By all Filipinos, she said this will definitely include even rich ones. “This simply means when you live in Forbes Park, as we all know they can very well afford it, I think they can waive this cash aid,” she told House reporters in a Zoom interview.

Vargas said the approval of the consolidated version of the Bayanihan 3 bill assures millions of Filipinos of economic and social assistance. “I’m very optimistic that we will be able to extend to our people the economic and social support that they need during this period,” he said.

Quimbo and Vargas said the measure could be taken up in plenary debates for approval on second reading when session resumes on May 17.

Speaker Velasco, who represents the lone Marinduque district, said that while Bayanihan 1 and 2 have increased the government’s capacity to respond to the national health emergency crisis, these were “not sufficient for the genuine economic reform of the country.”

But Camarines Sur Rep. LRay Villafuerte, who is allied with ousted Speaker Alan Peter Cayetano who has been very critical of Velasco’s leadership, prefers an extension of Bayanihan 2 (Republic Act 11494) instead.

He said the extension “shall give the government the opportunity to continuously implement the recovery and stimulus programs specified in Bayanihan 2, especially in allocating funds for more essential and relevant expenses necessary to recover from the pandemic.”

Villafuerte’s proposal to extend Bayanihan 2 also covers the powers and authorities provided under this law that enabled the government to provide emergency assistance to vulnerable groups and individuals and expand medical resources to fight COVID-19.

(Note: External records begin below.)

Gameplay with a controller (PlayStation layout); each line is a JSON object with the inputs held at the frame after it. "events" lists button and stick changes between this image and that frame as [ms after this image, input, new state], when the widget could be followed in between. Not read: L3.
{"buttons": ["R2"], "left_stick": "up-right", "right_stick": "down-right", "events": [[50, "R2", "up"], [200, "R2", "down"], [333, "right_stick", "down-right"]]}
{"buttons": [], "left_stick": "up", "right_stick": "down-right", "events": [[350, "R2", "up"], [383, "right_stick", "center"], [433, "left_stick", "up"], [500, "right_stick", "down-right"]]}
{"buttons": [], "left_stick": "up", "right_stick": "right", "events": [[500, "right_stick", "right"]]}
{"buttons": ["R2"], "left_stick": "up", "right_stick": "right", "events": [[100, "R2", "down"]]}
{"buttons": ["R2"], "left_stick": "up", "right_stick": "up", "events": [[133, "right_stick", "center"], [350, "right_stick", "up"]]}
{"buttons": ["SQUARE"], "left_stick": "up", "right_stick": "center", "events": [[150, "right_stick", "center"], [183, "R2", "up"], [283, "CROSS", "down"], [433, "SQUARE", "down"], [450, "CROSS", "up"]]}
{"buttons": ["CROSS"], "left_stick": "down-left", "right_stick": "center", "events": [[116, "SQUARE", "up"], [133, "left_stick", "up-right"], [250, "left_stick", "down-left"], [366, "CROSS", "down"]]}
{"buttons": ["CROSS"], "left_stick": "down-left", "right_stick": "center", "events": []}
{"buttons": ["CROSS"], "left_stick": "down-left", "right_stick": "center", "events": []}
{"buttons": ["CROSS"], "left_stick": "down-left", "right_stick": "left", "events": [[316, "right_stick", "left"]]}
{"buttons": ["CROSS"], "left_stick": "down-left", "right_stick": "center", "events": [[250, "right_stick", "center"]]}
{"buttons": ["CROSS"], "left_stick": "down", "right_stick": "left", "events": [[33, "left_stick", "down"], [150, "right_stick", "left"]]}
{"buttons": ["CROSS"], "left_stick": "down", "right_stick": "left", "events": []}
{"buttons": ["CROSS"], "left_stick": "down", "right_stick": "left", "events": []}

Meanwhile, Section 35 of the substitute bill would mandate some government-owned and -controlled corporations (GOCCs) recommended by the Joint Executive-Legislative Bayanihan Council, to increase their dividend remittances to help fund the appropriations of the proposed measure.

Haresco said that most of the proposed funding sources for Bayanihan 3 would come from existing unutilized appropriations, unreleased balances, dividends from GOCCs, as well as from excess revenue collection from tax and non-tax sources.

Apart from the total P216-billion cash aid, the measure also provides P12 billion as livelihood assistance for the Department of Social Welfare and Development, P10 billion in assistance for displaced workers in Department of Labor and Employment, P8 billion in wage subsidies for the Department of Finance’s program;

About P5.6 billion for the information technology needs of the Department of Education, P3 billion for the Medical Assistance for Indigents Program of the Department of Health and P54.6 billion in the pension and gratuity fund for uniformed personnel – or a total of P93.2 billion.

The unaccounted P96.4 billion has yet to be funded, but Salceda said this can be sourced from amending the Dividends Law of GOCCs (RA 7656) where an increase in mandatory dividend remittance from 50 percent to 75 percent may be temporarily implemented.